━━ TASK DATA

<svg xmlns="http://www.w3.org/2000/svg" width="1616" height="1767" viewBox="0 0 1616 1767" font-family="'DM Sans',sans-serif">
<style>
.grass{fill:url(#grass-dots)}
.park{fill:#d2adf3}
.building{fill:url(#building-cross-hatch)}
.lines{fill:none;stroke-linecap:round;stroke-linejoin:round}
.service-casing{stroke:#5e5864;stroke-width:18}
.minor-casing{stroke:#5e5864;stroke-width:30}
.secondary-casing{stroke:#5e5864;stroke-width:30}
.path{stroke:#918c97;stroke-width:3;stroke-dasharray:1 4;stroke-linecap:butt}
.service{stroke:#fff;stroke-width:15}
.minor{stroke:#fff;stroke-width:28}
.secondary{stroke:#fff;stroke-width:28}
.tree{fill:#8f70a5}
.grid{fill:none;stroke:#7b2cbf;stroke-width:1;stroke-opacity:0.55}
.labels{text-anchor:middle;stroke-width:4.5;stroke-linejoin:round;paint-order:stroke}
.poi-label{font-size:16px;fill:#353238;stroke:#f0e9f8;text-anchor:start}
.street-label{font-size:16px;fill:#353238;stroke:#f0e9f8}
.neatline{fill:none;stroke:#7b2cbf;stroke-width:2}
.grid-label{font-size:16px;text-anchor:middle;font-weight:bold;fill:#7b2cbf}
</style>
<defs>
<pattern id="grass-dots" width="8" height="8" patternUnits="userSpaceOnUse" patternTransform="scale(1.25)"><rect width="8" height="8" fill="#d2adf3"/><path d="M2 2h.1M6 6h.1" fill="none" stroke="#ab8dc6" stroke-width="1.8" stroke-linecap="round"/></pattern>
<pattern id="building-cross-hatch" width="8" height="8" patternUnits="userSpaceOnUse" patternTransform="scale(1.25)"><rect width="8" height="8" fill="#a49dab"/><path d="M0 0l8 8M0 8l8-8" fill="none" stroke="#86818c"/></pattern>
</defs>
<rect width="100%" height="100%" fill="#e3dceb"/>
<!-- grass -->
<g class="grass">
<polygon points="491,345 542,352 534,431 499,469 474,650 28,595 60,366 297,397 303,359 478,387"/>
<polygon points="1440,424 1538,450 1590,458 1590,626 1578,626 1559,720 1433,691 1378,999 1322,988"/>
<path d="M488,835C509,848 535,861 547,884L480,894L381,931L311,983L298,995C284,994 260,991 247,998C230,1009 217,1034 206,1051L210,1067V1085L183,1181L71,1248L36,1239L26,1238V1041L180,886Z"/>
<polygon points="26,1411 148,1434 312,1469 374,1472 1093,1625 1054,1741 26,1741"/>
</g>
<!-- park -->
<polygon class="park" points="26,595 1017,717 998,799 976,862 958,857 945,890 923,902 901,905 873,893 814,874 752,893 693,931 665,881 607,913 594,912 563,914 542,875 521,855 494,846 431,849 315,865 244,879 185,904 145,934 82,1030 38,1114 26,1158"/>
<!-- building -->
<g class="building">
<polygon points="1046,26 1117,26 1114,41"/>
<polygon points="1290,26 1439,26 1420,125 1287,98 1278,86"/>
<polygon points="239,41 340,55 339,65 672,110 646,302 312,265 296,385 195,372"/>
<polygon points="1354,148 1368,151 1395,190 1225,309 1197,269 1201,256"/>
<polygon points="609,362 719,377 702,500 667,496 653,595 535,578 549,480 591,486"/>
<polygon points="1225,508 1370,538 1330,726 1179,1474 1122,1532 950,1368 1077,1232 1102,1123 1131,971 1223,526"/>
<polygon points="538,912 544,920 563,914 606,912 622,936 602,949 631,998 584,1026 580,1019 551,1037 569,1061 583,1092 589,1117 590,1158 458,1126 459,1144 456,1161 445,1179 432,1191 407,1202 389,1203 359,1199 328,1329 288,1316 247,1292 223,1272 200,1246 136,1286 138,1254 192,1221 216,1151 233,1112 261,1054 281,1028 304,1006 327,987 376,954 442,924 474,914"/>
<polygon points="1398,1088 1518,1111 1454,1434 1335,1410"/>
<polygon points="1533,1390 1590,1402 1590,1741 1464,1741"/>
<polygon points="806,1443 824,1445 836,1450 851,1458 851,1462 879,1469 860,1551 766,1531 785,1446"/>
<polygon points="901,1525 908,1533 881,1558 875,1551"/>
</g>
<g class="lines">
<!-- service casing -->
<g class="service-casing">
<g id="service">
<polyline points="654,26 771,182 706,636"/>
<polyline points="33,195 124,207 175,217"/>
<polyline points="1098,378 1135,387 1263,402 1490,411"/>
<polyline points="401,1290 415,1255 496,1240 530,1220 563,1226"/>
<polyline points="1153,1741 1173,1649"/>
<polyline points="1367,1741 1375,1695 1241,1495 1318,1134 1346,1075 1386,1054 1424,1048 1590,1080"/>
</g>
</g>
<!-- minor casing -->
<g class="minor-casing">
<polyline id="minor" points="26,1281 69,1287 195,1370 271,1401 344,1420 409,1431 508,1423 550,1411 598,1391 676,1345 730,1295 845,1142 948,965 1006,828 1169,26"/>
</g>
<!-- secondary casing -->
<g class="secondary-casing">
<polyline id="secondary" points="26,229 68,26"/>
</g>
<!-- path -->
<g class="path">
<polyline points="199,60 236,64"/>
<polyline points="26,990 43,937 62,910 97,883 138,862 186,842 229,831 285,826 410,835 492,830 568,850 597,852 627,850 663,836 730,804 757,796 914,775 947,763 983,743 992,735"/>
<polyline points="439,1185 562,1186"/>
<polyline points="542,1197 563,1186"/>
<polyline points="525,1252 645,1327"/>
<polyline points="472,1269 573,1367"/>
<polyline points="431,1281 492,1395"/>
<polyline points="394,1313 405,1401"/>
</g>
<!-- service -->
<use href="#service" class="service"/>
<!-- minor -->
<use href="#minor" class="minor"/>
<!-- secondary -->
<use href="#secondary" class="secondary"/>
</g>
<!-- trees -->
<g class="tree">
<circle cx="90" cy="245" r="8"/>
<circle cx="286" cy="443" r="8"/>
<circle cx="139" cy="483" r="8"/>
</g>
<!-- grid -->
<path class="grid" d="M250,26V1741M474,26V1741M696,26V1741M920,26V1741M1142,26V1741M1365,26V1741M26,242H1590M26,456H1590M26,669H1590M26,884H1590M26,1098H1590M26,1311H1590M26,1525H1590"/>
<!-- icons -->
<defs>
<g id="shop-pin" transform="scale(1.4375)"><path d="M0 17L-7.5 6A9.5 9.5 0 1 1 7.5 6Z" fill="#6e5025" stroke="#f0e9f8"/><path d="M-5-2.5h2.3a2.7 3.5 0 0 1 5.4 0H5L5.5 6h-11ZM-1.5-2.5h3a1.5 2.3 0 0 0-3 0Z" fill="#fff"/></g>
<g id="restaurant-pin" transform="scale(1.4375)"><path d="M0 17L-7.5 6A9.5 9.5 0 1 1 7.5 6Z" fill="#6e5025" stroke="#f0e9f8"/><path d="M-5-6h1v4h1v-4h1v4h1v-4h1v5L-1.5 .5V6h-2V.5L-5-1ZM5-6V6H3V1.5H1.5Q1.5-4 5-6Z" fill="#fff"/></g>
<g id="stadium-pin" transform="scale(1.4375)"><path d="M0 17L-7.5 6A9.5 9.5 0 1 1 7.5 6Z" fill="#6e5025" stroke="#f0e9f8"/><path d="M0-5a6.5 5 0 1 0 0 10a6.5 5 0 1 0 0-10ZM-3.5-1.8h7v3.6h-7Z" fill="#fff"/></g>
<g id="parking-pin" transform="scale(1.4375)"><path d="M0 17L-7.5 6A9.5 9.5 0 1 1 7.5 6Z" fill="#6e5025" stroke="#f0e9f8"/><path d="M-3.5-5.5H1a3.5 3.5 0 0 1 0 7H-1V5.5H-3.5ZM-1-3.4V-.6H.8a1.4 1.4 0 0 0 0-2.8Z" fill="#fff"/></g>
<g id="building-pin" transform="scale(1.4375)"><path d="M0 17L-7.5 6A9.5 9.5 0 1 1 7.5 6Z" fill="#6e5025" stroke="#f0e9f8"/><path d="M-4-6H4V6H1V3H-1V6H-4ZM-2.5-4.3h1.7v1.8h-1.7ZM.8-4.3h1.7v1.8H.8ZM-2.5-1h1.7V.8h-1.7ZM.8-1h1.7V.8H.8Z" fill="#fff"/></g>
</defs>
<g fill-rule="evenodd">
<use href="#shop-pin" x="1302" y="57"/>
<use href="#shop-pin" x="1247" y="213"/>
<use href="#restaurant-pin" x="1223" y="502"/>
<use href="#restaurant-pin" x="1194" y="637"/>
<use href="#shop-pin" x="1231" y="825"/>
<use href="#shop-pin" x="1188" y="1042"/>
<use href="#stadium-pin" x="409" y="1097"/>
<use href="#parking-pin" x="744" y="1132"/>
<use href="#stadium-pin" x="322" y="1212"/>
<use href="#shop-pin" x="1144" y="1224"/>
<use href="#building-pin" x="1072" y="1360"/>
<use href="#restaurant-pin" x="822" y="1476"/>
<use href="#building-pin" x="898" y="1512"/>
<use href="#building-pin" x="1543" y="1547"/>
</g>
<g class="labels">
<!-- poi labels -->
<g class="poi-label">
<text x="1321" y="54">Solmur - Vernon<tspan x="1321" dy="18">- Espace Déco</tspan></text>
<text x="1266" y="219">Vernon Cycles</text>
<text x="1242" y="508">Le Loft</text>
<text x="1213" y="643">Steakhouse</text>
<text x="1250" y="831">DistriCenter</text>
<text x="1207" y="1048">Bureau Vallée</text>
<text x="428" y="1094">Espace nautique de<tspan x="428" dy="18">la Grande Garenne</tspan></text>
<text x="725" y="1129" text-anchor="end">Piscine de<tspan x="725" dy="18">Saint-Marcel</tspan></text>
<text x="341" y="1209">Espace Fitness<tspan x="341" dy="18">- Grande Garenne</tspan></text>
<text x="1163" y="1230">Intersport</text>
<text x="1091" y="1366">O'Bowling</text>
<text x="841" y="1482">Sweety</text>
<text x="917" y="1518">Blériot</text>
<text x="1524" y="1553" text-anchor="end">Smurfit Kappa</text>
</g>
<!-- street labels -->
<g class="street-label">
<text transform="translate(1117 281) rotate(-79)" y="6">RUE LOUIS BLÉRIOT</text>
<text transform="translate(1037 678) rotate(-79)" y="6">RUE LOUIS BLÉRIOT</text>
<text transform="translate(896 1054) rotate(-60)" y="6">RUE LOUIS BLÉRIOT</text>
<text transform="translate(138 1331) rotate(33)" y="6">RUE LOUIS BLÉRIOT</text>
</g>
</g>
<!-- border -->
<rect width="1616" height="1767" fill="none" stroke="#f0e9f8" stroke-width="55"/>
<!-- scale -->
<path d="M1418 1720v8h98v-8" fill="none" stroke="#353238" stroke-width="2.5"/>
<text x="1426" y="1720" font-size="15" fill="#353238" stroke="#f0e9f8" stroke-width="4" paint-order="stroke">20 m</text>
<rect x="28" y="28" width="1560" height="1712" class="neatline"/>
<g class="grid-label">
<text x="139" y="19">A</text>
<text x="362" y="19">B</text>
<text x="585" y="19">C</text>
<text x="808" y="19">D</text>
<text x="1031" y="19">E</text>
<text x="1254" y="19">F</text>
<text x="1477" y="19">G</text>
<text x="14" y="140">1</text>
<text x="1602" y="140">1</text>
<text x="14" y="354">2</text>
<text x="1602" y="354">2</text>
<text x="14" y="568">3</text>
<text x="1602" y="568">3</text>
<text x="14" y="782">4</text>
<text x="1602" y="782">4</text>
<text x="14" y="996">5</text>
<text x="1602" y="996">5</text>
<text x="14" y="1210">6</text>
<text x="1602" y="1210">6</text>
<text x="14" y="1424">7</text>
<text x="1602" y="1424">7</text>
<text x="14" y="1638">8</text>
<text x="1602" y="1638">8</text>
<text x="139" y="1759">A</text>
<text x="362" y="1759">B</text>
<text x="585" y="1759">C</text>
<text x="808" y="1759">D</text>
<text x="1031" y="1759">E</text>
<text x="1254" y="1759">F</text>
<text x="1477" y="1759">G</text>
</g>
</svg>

━━━━

§ **PROMPT**
Each line in the listing above that includes "linejoin" is to be copied.

§ **RESPONSE TO THE EXERCISE**
.lines{fill:none;stroke-linecap:round;stroke-linejoin:round}
.labels{text-anchor:middle;stroke-width:4.5;stroke-linejoin:round;paint-order:stroke}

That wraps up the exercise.